(Material to process Opens)
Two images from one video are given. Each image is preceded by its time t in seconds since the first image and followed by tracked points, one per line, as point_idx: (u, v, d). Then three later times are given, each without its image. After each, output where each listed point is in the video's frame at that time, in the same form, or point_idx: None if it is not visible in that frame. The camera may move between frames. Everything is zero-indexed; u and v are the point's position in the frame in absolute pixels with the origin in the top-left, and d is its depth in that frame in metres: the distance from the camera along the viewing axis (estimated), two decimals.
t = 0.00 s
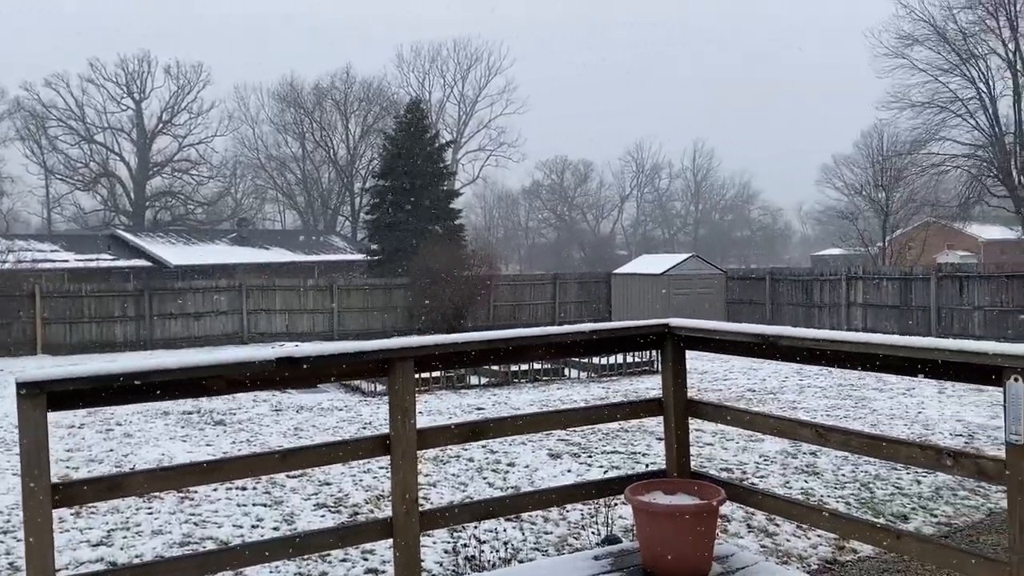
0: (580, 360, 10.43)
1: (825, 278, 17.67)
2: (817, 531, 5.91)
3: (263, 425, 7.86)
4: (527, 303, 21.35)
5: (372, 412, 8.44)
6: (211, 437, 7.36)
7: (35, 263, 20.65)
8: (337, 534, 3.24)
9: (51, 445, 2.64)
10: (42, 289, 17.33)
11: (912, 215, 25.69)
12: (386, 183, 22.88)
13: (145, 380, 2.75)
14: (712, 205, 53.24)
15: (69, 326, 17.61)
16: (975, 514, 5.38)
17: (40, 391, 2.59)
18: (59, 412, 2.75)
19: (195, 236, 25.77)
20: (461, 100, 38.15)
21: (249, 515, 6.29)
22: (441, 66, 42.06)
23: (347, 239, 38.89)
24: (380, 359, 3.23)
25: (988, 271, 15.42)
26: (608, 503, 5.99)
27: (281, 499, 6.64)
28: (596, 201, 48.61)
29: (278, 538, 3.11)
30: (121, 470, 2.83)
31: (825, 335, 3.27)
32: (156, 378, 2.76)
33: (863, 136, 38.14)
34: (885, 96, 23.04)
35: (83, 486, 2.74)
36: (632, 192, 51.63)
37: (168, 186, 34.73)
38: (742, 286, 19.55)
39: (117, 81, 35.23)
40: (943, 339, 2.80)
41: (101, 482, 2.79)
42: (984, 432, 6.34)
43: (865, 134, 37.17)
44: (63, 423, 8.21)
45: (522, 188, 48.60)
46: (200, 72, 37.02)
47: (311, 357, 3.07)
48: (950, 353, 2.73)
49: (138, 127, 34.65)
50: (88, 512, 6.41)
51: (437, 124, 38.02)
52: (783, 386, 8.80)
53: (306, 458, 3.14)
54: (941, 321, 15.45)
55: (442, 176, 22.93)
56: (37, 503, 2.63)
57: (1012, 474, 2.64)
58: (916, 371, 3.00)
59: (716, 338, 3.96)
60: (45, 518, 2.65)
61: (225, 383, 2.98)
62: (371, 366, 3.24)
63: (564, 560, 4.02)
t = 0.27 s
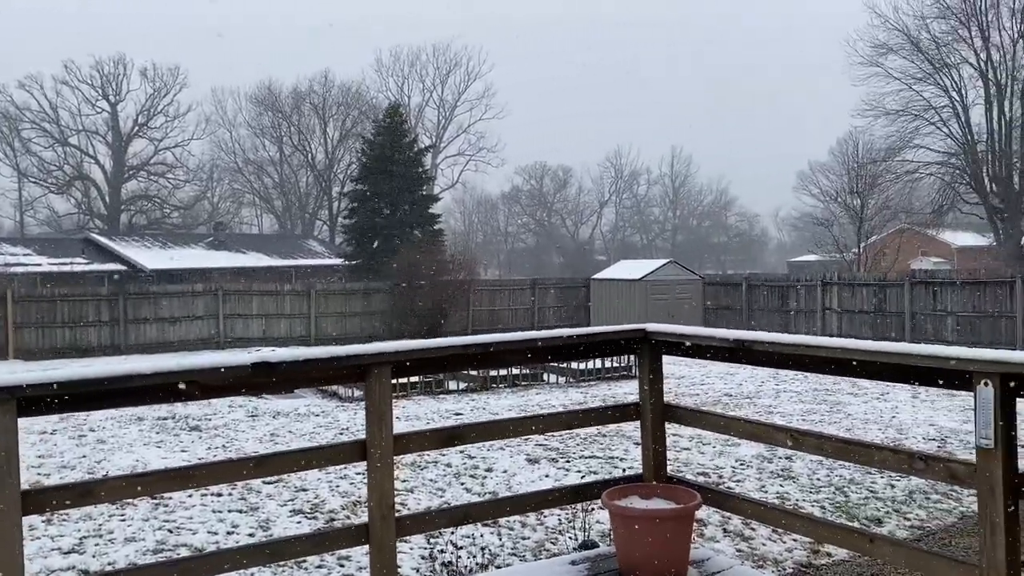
(Material to process Closes)
• [Problem to solve]:
Return every record exactly. Pictures stay out.

• [Task answer]:
Two images from one video are given. Each image is preceded by its time t in seconds since the first image and followed by tracked points, one per line, as point_idx: (u, v, d). Then three later times are given, each without its image. After each, output where each listed point is in the video's frame at that time, in the same form, or point_idx: None if it is not visible in that frame. The camera may move between frames. Everything is zero-indexed; u and v are the point's position in the frame in absolute pixels with the origin in the top-left, and d is its depth in that frame in metres: the distance from the camera along the viewing axis (estimated), two decimals.
t = 0.00 s
0: (580, 360, 10.43)
1: (825, 278, 17.67)
2: (817, 531, 5.91)
3: (263, 425, 7.86)
4: (527, 303, 21.35)
5: (372, 412, 8.44)
6: (211, 437, 7.36)
7: (35, 263, 20.65)
8: (337, 534, 3.24)
9: (51, 445, 2.64)
10: (42, 289, 17.33)
11: (912, 215, 25.69)
12: (386, 183, 22.88)
13: (145, 380, 2.75)
14: (712, 205, 53.24)
15: (69, 326, 17.61)
16: (975, 514, 5.38)
17: (40, 391, 2.59)
18: (59, 412, 2.75)
19: (195, 236, 25.77)
20: (461, 100, 38.15)
21: (249, 515, 6.29)
22: (441, 66, 42.06)
23: (347, 239, 38.89)
24: (380, 359, 3.23)
25: (988, 271, 15.42)
26: (608, 503, 5.99)
27: (281, 499, 6.64)
28: (596, 201, 48.61)
29: (278, 538, 3.11)
30: (121, 470, 2.83)
31: (825, 335, 3.27)
32: (156, 378, 2.76)
33: (863, 136, 38.14)
34: (885, 96, 23.04)
35: (83, 486, 2.74)
36: (632, 192, 51.63)
37: (168, 186, 34.73)
38: (742, 286, 19.55)
39: (117, 81, 35.23)
40: (943, 339, 2.80)
41: (101, 482, 2.79)
42: (984, 432, 6.34)
43: (865, 134, 37.17)
44: (63, 423, 8.21)
45: (522, 188, 48.60)
46: (200, 72, 37.02)
47: (311, 357, 3.07)
48: (950, 353, 2.73)
49: (138, 127, 34.65)
50: (88, 512, 6.41)
51: (437, 124, 38.02)
52: (783, 386, 8.80)
53: (306, 458, 3.14)
54: (941, 321, 15.45)
55: (442, 176, 22.93)
56: (37, 503, 2.63)
57: (1012, 474, 2.64)
58: (916, 371, 3.00)
59: (716, 338, 3.96)
60: (45, 518, 2.65)
61: (225, 383, 2.98)
62: (371, 366, 3.24)
63: (564, 560, 4.02)
t = 0.27 s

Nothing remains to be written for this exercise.